The challenge appealed to her passion for problem-solving.

In engineering school, Clarke barely noticed that she was sometimes the only woman in the room. As she moved from tech support into software design and then to product management and marketing, however, it became the norm.

“I wasn’t even aware of it until people began talking about how many women there are,” she said.

But the gender gap really hit home during her oldest daughter’s engineering school orientation at N.C. State University in 2013.

“They said the least popular (discipline in engineering school) for females is computer science. I said, ‘What?’ That’s crazy!’ “ Clarke said, her voice rising as she recalled her astonishment to learn that women represent only about 12 percent of computer science graduates nationwide.

TechGirlz is one way to boost those numbers. The program is Clarke’s joy, and her enthusiasm is contagious. When she asked for help to organize the mini-camp, Maria Liberovsky, a teacher-turned-developer, raised her hand.
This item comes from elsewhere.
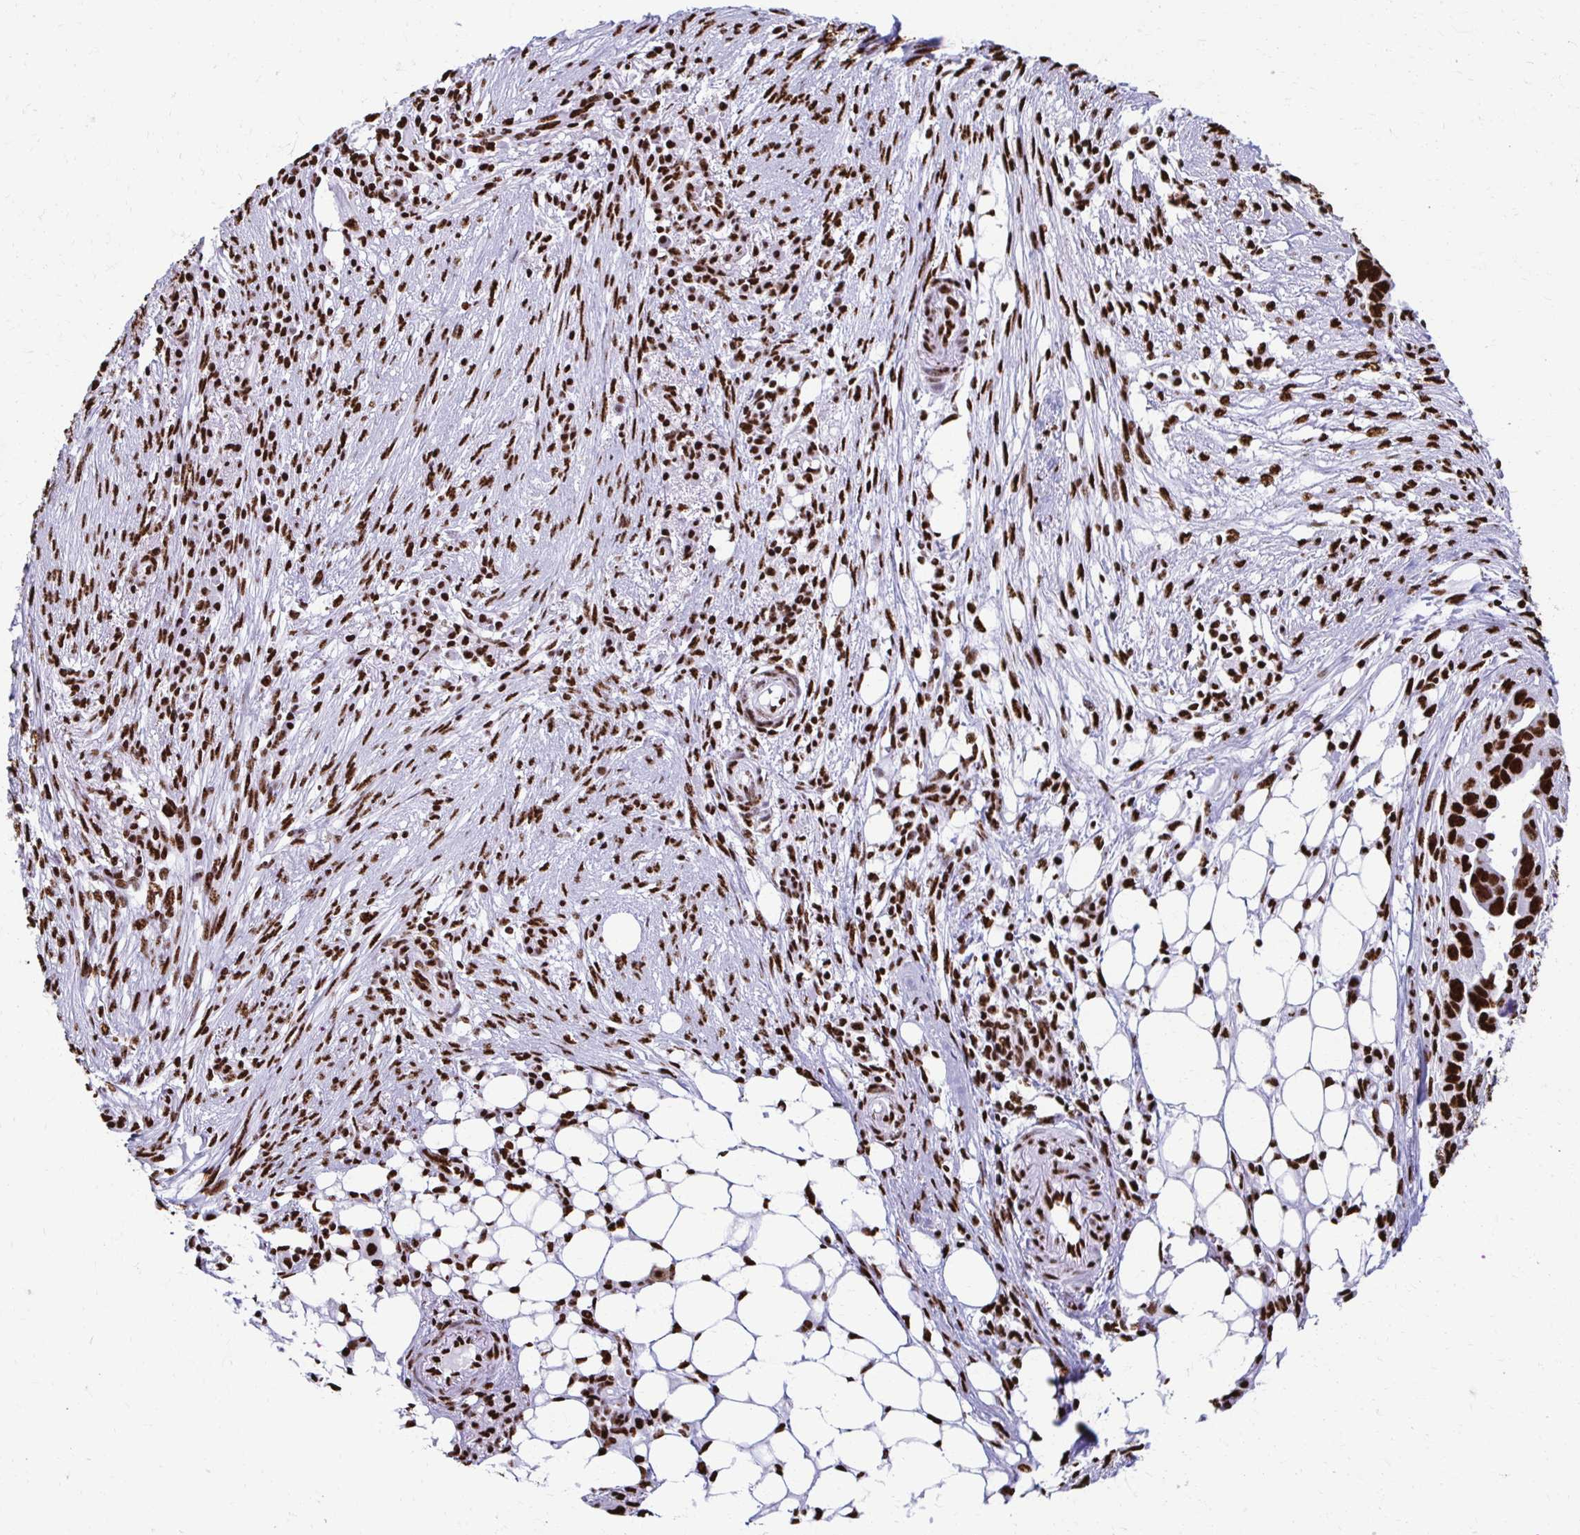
{"staining": {"intensity": "strong", "quantity": ">75%", "location": "nuclear"}, "tissue": "ovarian cancer", "cell_type": "Tumor cells", "image_type": "cancer", "snomed": [{"axis": "morphology", "description": "Carcinoma, endometroid"}, {"axis": "morphology", "description": "Cystadenocarcinoma, serous, NOS"}, {"axis": "topography", "description": "Ovary"}], "caption": "Strong nuclear protein expression is identified in about >75% of tumor cells in endometroid carcinoma (ovarian).", "gene": "NONO", "patient": {"sex": "female", "age": 45}}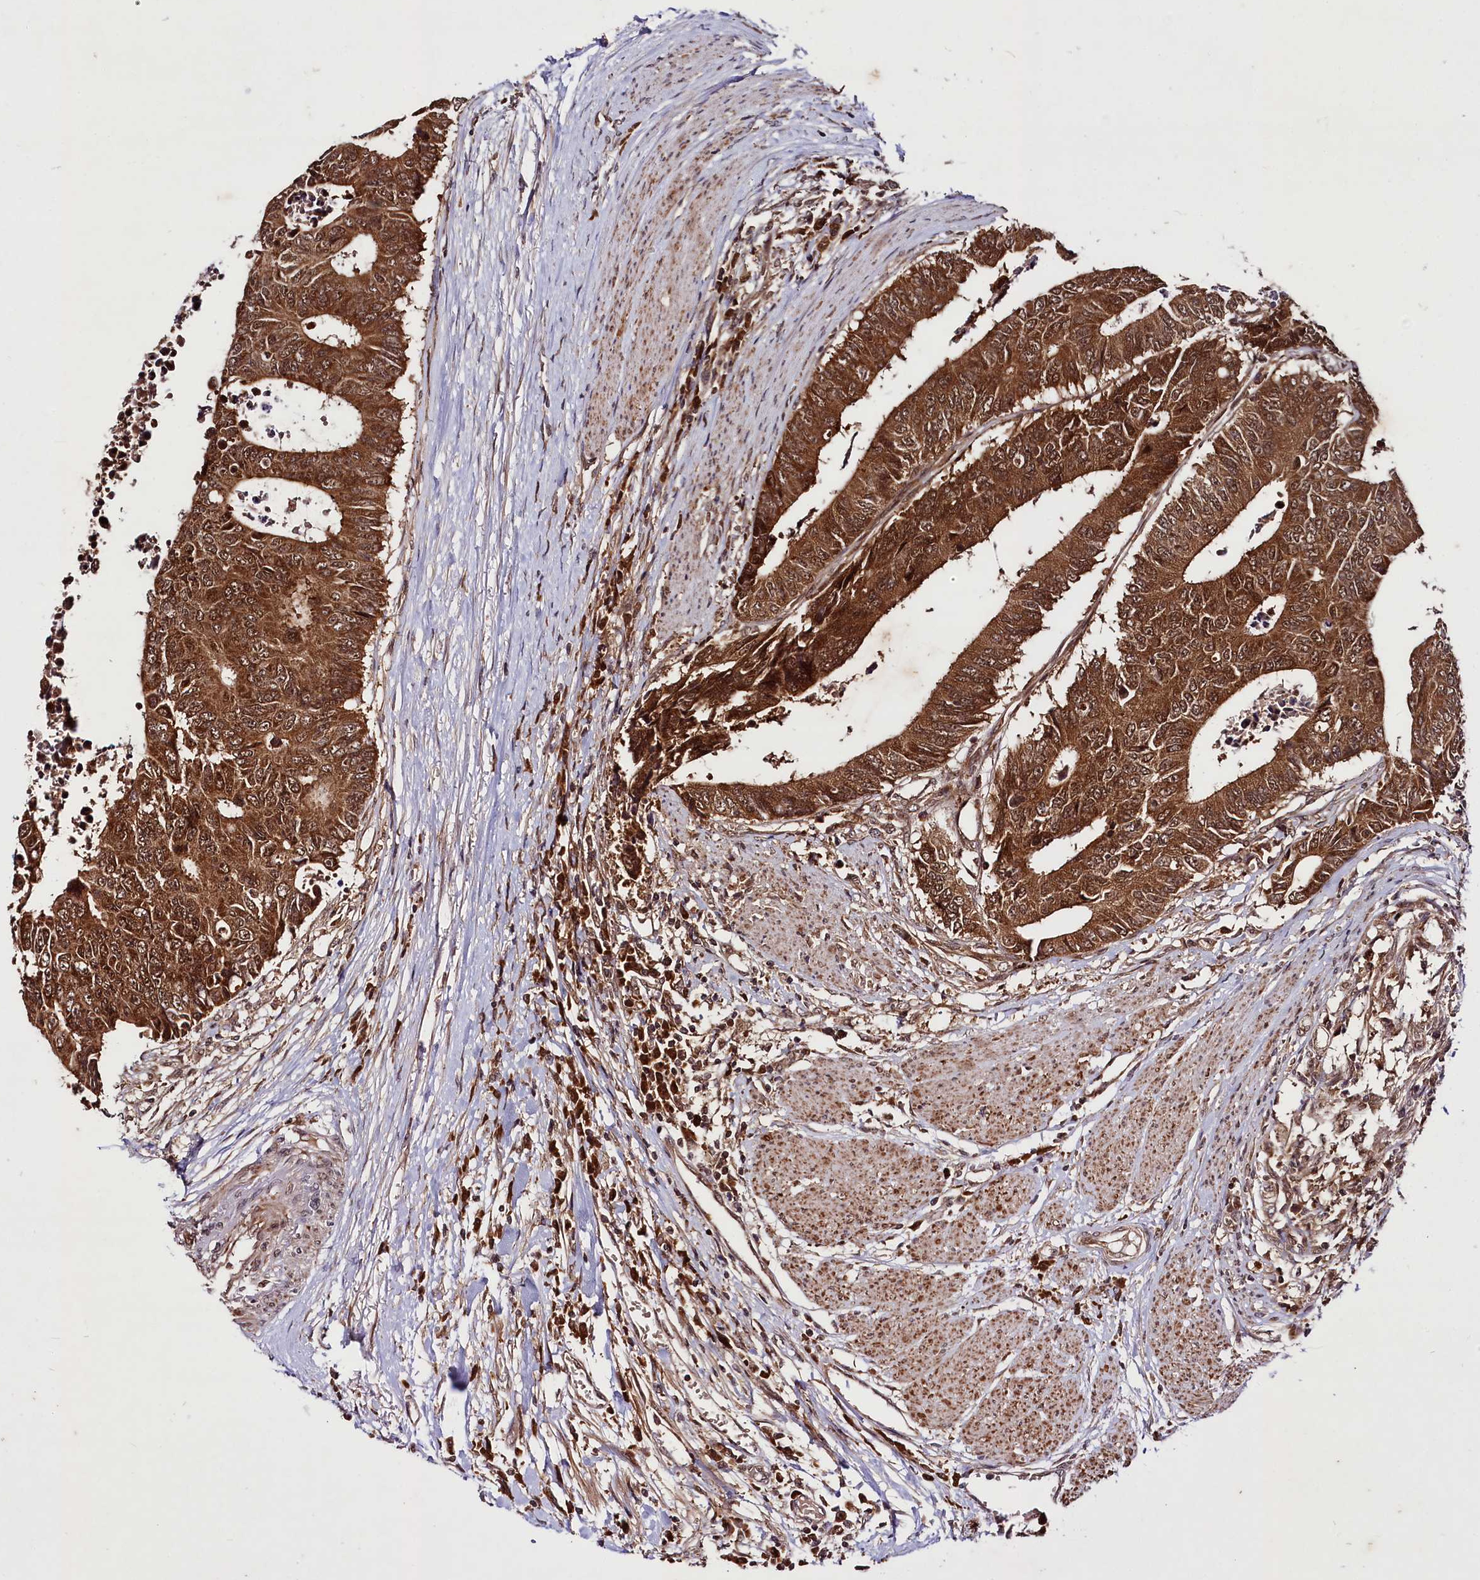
{"staining": {"intensity": "strong", "quantity": ">75%", "location": "cytoplasmic/membranous,nuclear"}, "tissue": "colorectal cancer", "cell_type": "Tumor cells", "image_type": "cancer", "snomed": [{"axis": "morphology", "description": "Adenocarcinoma, NOS"}, {"axis": "topography", "description": "Rectum"}], "caption": "A micrograph of human adenocarcinoma (colorectal) stained for a protein reveals strong cytoplasmic/membranous and nuclear brown staining in tumor cells.", "gene": "UBE3A", "patient": {"sex": "male", "age": 84}}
“I said, ‘Me, me, me!’ “ Liberovsky recalled with a laugh. “Deirdre sounded like someone I wanted to learn from. Some people volunteer and just do it on the weekend, but Deirdre is not like that. This isn’t something she fits in just when it’s convenient. It’s her life.”

A self-described “go-getter who loves to help people,” Clarke said taking care of herself, learning from mistakes and relying on trusted mentors are vital to her satisfaction on and off the job.

She makes time for a daily Crossfit workout and takes pains to eat right. And after years of taking work home at night, she is happy to be part of a company that fosters a healthy work-life balance.

It “gives me the energy to do everything I want to do,” Clarke said.

That’s not to say that she hasn’t stumbled: Think failed exam in college, a buggy software program or a new product that never caught on. She encourages women to learn from failure and persevere. Having a mentor helps.

She credits a former boss at Motorola for grooming her for an executive role. Besides recruiting her to be a product manager, he also provided candid and specific feedback that helped her grow.

“The best mentor not only gives you praise but also calls you out on the stuff you need to work on,” Clarke said. “Some of it is hard hearing at the time, but it does make you better for sure.”

Someday when she takes the measure of her career, Clarke says she will think back to the people who have encouraged her and how she paid that encouragement forward.

“I want to know that I’ve made an impact on somebody else’s career choices,” she said. “It’s all about giving girls all the tools and the education they need to get excited about changing the world someday.”

Editor’s note: Following the publication of this article, Clarke has left Bandwidth to take the role of Senior Manager of Customer Success at Aha!